Contributions and improvements are welcome.
🚀 Installation
Install with pip
pip install deep-trainer
Install from source
git clone https://github.com/raphaelreme/deep-trainer.git
cd deep-trainer
pip install .
🏁 Getting Started
Below is a minimal training example for a classification task.
import torch
from deep_trainer import PytorchTrainer
# ======================
# Dataset
# ======================
trainset = ...
valset = ...
testset = ...
train_loader = torch.utils.data.DataLoader(trainset, batch_size=64, shuffle=True)

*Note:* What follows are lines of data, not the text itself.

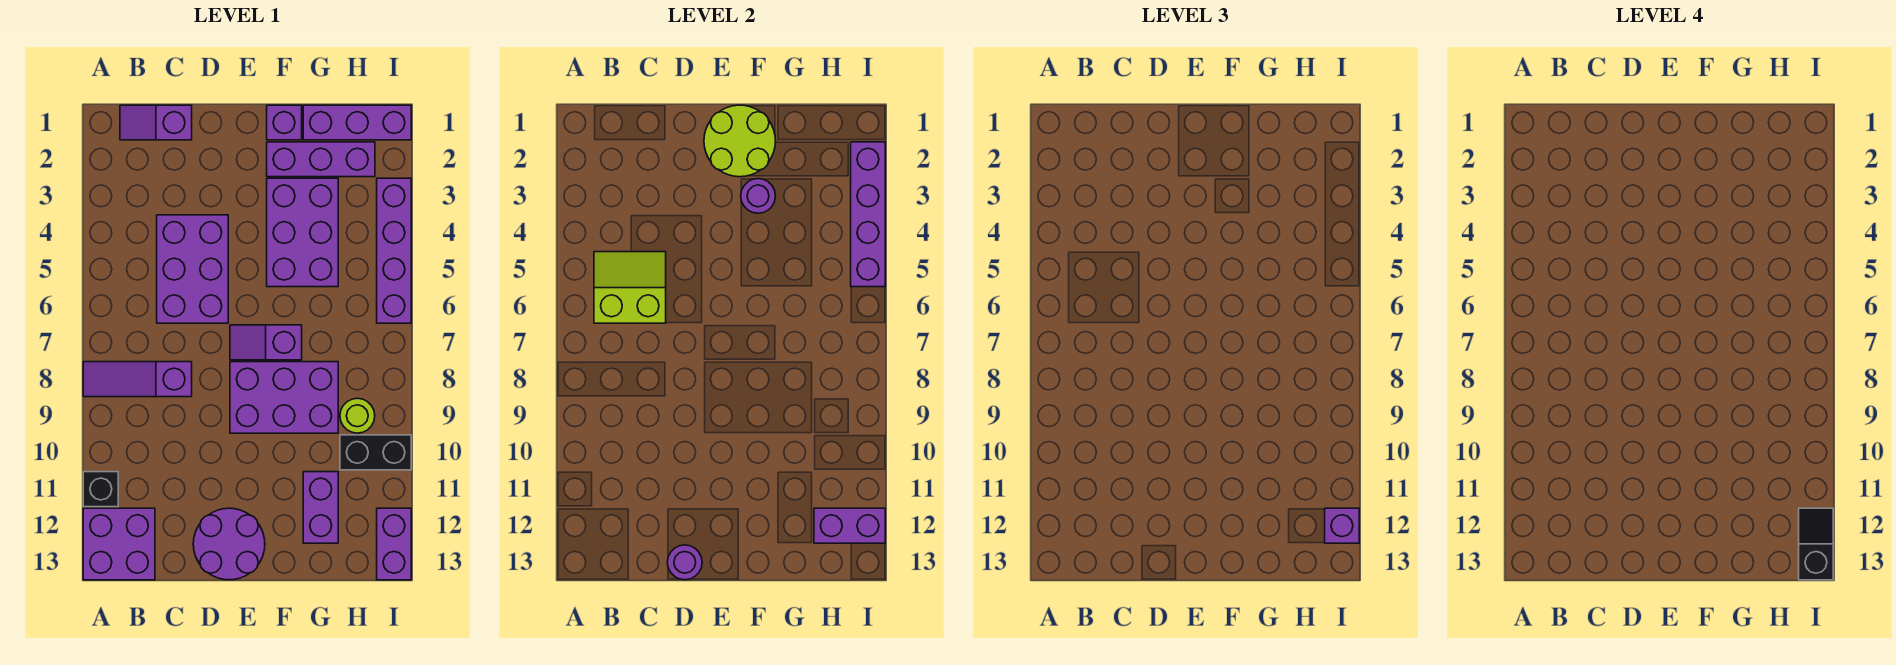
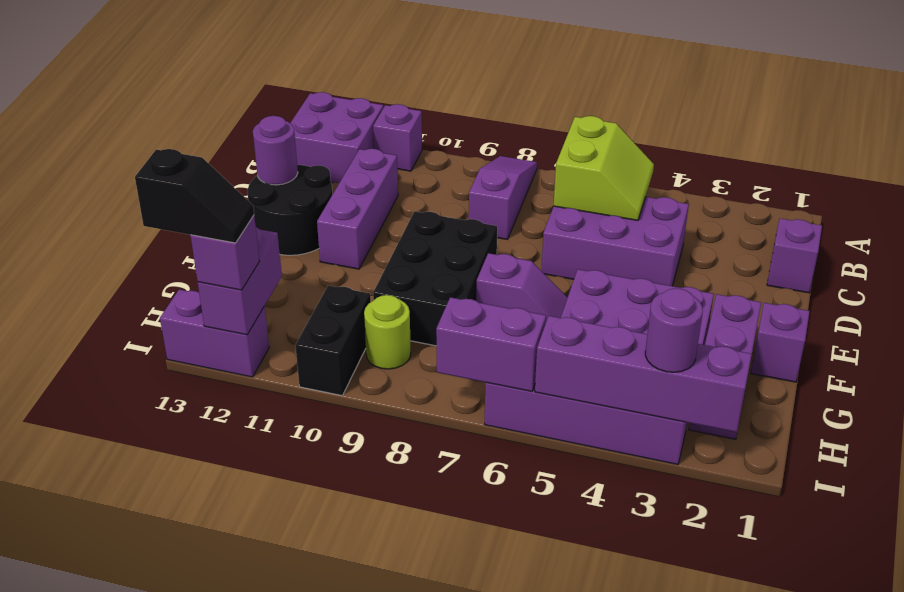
black brick A11 level 1 -> purple brick A11 level 1
purple round brick D12:E13 level 1 -> black round brick D12:E13 level 1
lime round brick E1:F2 level 2 -> none
purple slope E7:F7 level 1 top F -> purple slope F6:F7 level 1 top 7
purple brick E8:G9 level 1 -> black brick E8:G9 level 1
purple round brick F3 level 2 -> purple round brick I3 level 3
purple brick G1:I1 level 1 -> purple brick C11:E11 level 1
purple brick G11:G12 level 1 -> purple brick I6:I7 level 2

val_loader = torch.utils.data.DataLoader(valset, batch_size=256)
test_loader = torch.utils.data.DataLoader(testset, batch_size=256)
# ======================
# Model
# ======================
device = torch.device("cuda" if torch.cuda.is_available() else "cpu")
model = ...
model.to(device)
# ======================
# Optimizer & Scheduler
# ======================
optimizer = torch.optim.Adam(model.parameters(), lr=1e-3)
# Step every batch (scheduler is stepped per training step)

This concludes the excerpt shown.